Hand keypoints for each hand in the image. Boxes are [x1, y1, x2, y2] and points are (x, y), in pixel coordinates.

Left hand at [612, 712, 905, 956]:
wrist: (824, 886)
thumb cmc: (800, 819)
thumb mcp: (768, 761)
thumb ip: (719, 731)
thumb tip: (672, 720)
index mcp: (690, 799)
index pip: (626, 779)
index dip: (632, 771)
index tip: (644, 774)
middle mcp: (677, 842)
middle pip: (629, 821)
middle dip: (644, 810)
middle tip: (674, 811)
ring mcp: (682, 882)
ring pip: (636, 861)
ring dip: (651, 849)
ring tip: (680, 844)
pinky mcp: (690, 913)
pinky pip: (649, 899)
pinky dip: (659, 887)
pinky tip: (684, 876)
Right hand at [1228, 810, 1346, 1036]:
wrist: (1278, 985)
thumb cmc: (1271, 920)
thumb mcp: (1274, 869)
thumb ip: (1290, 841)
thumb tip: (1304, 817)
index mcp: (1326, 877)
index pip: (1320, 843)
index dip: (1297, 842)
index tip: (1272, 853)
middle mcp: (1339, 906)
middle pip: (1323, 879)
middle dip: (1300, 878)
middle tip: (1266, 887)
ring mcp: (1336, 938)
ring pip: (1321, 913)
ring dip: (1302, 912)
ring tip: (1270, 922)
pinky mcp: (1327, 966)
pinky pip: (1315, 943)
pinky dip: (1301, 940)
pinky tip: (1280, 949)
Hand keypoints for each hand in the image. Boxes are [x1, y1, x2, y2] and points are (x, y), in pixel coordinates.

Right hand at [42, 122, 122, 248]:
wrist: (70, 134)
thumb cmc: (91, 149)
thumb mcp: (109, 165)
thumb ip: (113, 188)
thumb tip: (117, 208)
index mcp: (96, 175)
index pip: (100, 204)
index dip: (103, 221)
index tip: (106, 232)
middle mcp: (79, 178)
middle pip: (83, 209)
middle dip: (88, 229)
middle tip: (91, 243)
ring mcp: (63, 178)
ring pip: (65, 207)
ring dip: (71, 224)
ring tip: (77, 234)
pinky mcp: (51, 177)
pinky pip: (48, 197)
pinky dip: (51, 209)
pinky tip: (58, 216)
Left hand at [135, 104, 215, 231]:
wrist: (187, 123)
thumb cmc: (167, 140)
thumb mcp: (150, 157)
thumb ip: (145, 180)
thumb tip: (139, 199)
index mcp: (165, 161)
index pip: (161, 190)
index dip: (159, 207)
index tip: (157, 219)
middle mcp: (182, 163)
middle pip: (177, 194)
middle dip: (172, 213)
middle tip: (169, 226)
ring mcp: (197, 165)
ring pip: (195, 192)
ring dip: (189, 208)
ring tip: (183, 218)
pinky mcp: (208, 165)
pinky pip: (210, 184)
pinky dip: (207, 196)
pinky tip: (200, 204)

#### Work task:
Return a faithful copy of all the records above.

#### Result:
Hand keypoints for each hand in the image. Boxes are [x1, y1, x2, y2] and points are (x, y), in pixel coordinates.

Left hand at [612, 712, 905, 956]:
wrist: (824, 886)
thumb cmc: (800, 819)
thumb mcp: (768, 761)
thumb ip: (719, 731)
thumb tip: (672, 720)
index mcp: (690, 799)
index pip: (626, 779)
index dip: (632, 771)
index tip: (644, 774)
middle mcp: (677, 842)
middle pip: (629, 821)
middle dip: (644, 810)
middle tip: (674, 811)
ring mcp: (682, 882)
ring pip: (636, 861)
ring dip: (651, 849)
ring tip: (680, 844)
pinky mcp: (690, 913)
pinky pip: (649, 899)
pinky dip: (659, 887)
pinky tip: (684, 876)
Right hand at [1228, 810, 1346, 1036]:
wrist: (1278, 985)
thumb cmc: (1271, 920)
thumb mcp: (1274, 869)
thumb ip: (1290, 841)
thumb tip: (1304, 817)
index mcp: (1326, 877)
index pip: (1320, 843)
index dip: (1297, 842)
index tip: (1272, 853)
middle mcp: (1339, 906)
middle pip: (1323, 879)
middle dip: (1300, 878)
middle tip: (1266, 887)
ring mcp: (1336, 938)
ring pip: (1321, 913)
ring dip: (1302, 912)
ring tip: (1270, 922)
pinky mcp: (1327, 966)
pinky pip: (1315, 943)
pinky dip: (1301, 940)
pinky tip: (1280, 949)
Hand keypoints for each hand in the image. Boxes are [x1, y1, x2, y2] and points are (x, y), in pixel coordinates.

Right hand at [42, 122, 122, 248]:
wrist: (70, 134)
thumb cmc: (91, 149)
thumb mcp: (109, 165)
thumb ip: (113, 188)
thumb tip: (117, 208)
index mcp: (96, 175)
index pip: (100, 204)
index dip: (103, 221)
index tip: (106, 232)
middle mcp: (79, 178)
middle pip: (83, 209)
middle dip: (88, 229)
middle tip: (91, 243)
ring mcp: (63, 178)
ring pip: (65, 207)
ring dip: (71, 224)
ring tip: (77, 234)
pinky mcp: (51, 177)
pinky pip: (48, 197)
pinky dip: (51, 209)
pinky tip: (58, 216)
Left hand at [135, 104, 215, 231]:
wrist: (187, 123)
thumb cmc: (167, 140)
thumb mcp: (150, 157)
thumb ip: (145, 180)
thumb tip: (139, 199)
index mcp: (165, 161)
index pip: (161, 190)
index dip: (159, 207)
index tip: (157, 219)
middle mcp: (182, 163)
middle pip: (177, 194)
middle dip: (172, 213)
middle tip: (169, 226)
ring mcp: (197, 165)
ring pip: (195, 192)
ring dip: (189, 208)
ring tip: (183, 218)
pinky mcp: (208, 165)
pinky pip: (210, 184)
pinky dip: (207, 196)
pinky tip: (200, 204)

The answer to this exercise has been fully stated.